Play as · WW3 2026 · L2 Mid-Power · Swing → East
Algeria - 2026
The largest country in Africa by area. The third-largest gas exporter to Europe (post-2022 demand surge). The most Russia-aligned mid-power in North Africa. Defense procurement dominated by Russian systems. The Algerian People's National Army is the most experienced regional force in counter-insurgency from the 1990s civil war. BRICS+ accession applications pursued with mixed success.
Starting position
Algeria in 2026 is governed by President Tebboune in his second term, consolidated post-Hirak (the 2019 protest movement that ended Bouteflika's rule). The military's institutional power - le pouvoir - remains the central authority despite the formal transition. Defense procurement under Tebboune has continued the Russian-supplier dominance: Su-30MKAs, S-400s ordered, T-90s, MiG-29Ms, plus an indigenous arms industry that produces under Russian licenses and has begun limited drone development.
The post-2022 European energy reorientation transformed Algerian gas exports. Italy in particular has displaced Russia with Algerian supply, with the TransMed and GalSi pipelines plus LNG carrying significant volumes. Spain's relationship with Algeria deteriorated sharply in 2022 after Madrid recognized Moroccan sovereignty over Western Sahara - Algiers responded by suspending the friendship treaty and reducing gas supply. The Maghreb rivalry with Morocco is structural, longstanding, and recurrently tense; the border has been closed since 1994 and 2021 saw Algeria sever diplomatic relations.

======

■ Work instructions
a - List every Russian military system that the Algeria profile names as part of the country's defense procurement.
b - Write the next part of the Algeria profile, picking up after its last sentence.
The records have no connection to the Algeria profile.

======

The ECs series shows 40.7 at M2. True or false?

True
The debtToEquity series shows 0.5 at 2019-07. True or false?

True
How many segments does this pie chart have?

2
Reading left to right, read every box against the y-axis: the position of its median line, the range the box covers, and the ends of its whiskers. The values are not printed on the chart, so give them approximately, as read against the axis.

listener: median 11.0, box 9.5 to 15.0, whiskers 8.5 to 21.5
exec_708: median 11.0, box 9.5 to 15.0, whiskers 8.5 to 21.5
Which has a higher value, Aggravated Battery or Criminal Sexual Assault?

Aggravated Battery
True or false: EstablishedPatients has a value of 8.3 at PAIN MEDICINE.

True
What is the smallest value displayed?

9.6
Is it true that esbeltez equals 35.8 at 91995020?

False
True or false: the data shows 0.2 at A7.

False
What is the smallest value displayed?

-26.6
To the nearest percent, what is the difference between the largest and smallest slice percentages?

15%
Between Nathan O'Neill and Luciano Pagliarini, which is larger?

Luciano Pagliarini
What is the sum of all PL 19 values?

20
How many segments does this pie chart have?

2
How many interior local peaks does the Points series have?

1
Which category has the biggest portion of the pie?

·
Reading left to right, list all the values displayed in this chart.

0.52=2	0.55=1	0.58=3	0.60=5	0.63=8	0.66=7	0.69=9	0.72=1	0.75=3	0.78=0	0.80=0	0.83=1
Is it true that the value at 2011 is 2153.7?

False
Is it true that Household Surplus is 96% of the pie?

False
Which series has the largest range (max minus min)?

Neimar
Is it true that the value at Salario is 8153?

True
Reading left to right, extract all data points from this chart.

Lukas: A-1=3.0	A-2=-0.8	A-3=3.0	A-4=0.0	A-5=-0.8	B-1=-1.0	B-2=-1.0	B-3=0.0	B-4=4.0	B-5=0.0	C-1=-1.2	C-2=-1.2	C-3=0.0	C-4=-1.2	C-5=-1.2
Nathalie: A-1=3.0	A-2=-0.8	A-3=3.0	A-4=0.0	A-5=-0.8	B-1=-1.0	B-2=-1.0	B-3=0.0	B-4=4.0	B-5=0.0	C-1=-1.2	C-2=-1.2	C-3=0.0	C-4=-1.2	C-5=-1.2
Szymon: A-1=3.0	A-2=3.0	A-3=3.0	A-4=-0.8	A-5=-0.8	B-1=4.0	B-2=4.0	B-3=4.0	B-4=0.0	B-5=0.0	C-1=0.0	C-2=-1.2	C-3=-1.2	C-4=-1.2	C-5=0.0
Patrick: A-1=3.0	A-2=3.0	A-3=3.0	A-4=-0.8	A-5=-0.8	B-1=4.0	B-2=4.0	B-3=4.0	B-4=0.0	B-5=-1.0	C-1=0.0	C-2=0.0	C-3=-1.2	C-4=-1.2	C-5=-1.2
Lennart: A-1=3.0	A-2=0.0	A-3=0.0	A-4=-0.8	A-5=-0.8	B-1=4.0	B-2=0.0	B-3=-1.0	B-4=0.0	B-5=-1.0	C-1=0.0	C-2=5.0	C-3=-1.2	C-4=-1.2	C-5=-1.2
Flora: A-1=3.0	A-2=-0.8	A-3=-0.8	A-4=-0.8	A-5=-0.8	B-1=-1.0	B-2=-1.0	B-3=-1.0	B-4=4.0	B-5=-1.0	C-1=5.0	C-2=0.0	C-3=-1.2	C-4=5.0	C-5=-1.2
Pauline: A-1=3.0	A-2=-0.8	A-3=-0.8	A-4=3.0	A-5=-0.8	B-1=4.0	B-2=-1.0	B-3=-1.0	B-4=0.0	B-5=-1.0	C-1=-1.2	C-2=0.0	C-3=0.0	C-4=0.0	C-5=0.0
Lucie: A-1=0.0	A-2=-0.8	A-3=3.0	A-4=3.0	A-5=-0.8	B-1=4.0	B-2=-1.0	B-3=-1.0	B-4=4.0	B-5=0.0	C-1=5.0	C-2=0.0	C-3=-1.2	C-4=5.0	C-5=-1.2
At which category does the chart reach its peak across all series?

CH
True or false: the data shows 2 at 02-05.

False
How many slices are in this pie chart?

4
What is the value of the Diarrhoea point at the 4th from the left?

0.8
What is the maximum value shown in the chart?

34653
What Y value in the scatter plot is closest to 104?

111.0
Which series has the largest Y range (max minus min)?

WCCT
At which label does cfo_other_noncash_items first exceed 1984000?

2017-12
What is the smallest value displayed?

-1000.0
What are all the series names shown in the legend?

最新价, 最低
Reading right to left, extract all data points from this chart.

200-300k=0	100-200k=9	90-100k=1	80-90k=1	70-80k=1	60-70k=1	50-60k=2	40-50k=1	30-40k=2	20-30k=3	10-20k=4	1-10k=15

======

■ Answers in order
a - Su-30MKAs, S-400s, T-90s, MiG-29Ms

b -
Strategic levers
The instruments are gas exports (the leverage Europe cannot afford to lose, especially Italy and several Mediterranean members), the Sahara depth that Algeria has used as strategic asset since the war of independence, the Polisario relationship that gives Algeria a card to play against Morocco, the Russian defense relationship that has held even as Russia's wartime supply capacity has constrained, and a population (44 million) and resource base (gas, oil, phosphates) that gives Algeria genuine mid-tier mass.
What turns the campaign
What Algeria wants is the European gas market sustained at scale, the Russian defense relationship preserved without losing Western trade access, the Western Sahara file kept open as long as possible to constrain Morocco, the Sahel destabilization (post-French withdrawal Mali, Burkina Faso, Niger juntas) managed to prevent direct Algerian involvement while keeping influence, and the Tebboune-pouvoir governance settlement maintained without another Hirak protest cycle.
What Algeria fears is Morocco breaking the cold-war stalemate kinetically (the 2021 closure of airspace and 2022 break in diplomatic relations rehearsed the dynamic), Sahel destabilization that pushes refugees and arms north, European customer diversification that erodes the gas leverage, and any internal-politics shift back toward Hirak-era protests that the post-2019 consolidation was designed to suppress.
Signature challenge
The Russia-loyalty-versus-EU-gas problem
Algeria's defense relationship with Russia and gas relationship with Europe sit in different strategic orbits. So far, both have continued without forcing a choice - Russia hasn't demanded explicit alignment beyond the abstentions on Ukraine that Algeria has provided, and Europe has not punished gas-supplier diversification with anti-Russia conditionality. NationFall surfaces the chronic question: at what point does either side demand explicit alignment, and what does Algiers refuse first when the demand comes?